Floyd Mayweather Will Send a Message to Boxing World with Win over Saul Alvarez

Patrick Clarke@@_Pat_ClarkeCorrespondent IAugust 9, 2013

May 4, 2013; Las Vegas, NV, USA; Floyd Mayweather holds his championship belt after his WBC Welterweight title fight defeating Robert Guerrero at the MGM Grand Garden Arena. Mandatory Credit: Jayne Kamin-Oncea-USA TODAY Sports
Jayne Kamin-Oncea-USA TODAY Spor

Floyd Mayweather Jr. is still scorching hot following his dominant win over Robert Guerrero in Las Vegas back in May. The undefeated veteran looked rejuvenated in the unanimous decision victory, and now he appears set to improve to 45-0 with a win over Saul "Canelo" Alvarez this September.

But Money won't just scrape by like he has in previous fights; he'll send a message to the rest of the boxing world with another stellar showing.
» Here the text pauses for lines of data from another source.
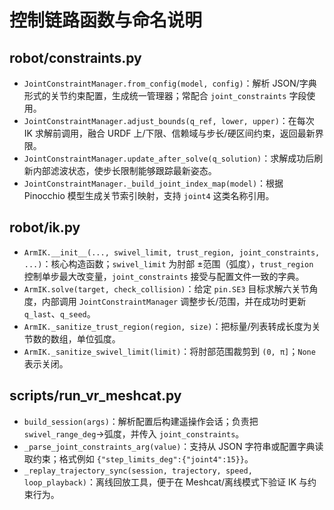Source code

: # 控制链路函数与命名说明

## robot/constraints.py
- `JointConstraintManager.from_config(model, config)`：解析 JSON/字典形式的关节约束配置，生成统一管理器；常配合 `joint_constraints` 字段使用。
- `JointConstraintManager.adjust_bounds(q_ref, lower, upper)`：在每次 IK 求解前调用，融合 URDF 上/下限、信赖域与步长/硬区间约束，返回最新界限。
- `JointConstraintManager.update_after_solve(q_solution)`：求解成功后刷新内部滤波状态，使步长限制能够跟踪最新姿态。
- `JointConstraintManager._build_joint_index_map(model)`：根据 Pinocchio 模型生成关节索引映射，支持 `joint4` 这类名称引用。

## robot/ik.py
- `ArmIK.__init__(..., swivel_limit, trust_region, joint_constraints, ...)`：核心构造函数；`swivel_limit` 为肘部 ±范围（弧度），`trust_region` 控制单步最大改变量，`joint_constraints` 接受与配置文件一致的字典。
- `ArmIK.solve(target, check_collision)`：给定 `pin.SE3` 目标求解六关节角度，内部调用 `JointConstraintManager` 调整步长/范围，并在成功时更新 `q_last`、`q_seed`。
- `ArmIK._sanitize_trust_region(region, size)`：把标量/列表转成长度为关节数的数组，单位弧度。
- `ArmIK._sanitize_swivel_limit(limit)`：将肘部范围裁剪到 `(0, π]`；`None` 表示关闭。

## scripts/run_vr_meshcat.py
- `build_session(args)`：解析配置后构建遥操作会话；负责把 `swivel_range_deg`→弧度，并传入 `joint_constraints`。
- `_parse_joint_constraints_arg(value)`：支持从 JSON 字符串或配置字典读取约束；格式例如 `{"step_limits_deg":{"joint4":15}}`。
- `_replay_trajectory_sync(session, trajectory, speed, loop_playback)`：离线回放工具，便于在 Meshcat/离线模式下验证 IK 与约束行为。
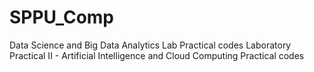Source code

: # SPPU_Comp

Data Science and Big Data Analytics Lab Practical codes
Laboratory Practical II - Artificial Intelligence and Cloud Computing Practical codes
Alvarez, who is 13 years younger than Mayweather, has fought in nearly as many professional bouts as his legendary opponent, but the quality of Money's opponents greatly outweighs that of Alvarez's.

Aside from beating Manny Pacquiao, Mayweather has very little left to accomplish in the sport. Beating Alvarez wouldn't make his resume any more eye-popping than it already is, but it would remind boxing fans and experts that despite nearly two decades in the sport, Money is still the best pound-for-pound boxer on the planet.

The superior speed and nearly impenetrable defense he displayed in his win over Guerrero made him look 10 years younger, but a lot of the credit has to go to Floyd Mayweather Sr., who returned as his son's trainer earlier in 2013 and helped him rediscover how to win with defense and counter punches. 

In May, Money utilized that game plan to perfection against Guerrero, leaving the boxing world abuzz in the days after the fight. 

Expect something similar when Mayweather takes on Alvarez at the MGM Grand Hotel and Casino next month. He'll have had four months to recover, prepare and add to his game. And as his resume proves, no one is better when it comes to putting one result behind them and gearing up for the next.

When you consider Mayweather's history, his almost unbeatable style and the legacy at stake each and every time he enters the ring, it's not difficult to see why he's always the favorite.

During his prime, Money's wins quickly piled up without much notice from outside the boxing community. But nearing age 37, recent matchups have carried added weight while generating more and more conversation. And so will every win for Money from here on out.

For Mayweather to have experienced the level of success he has up to this point is impressive. But a 45th consecutive victory over one of the top fighters in the world would send a message that the boxing world won't soon forget.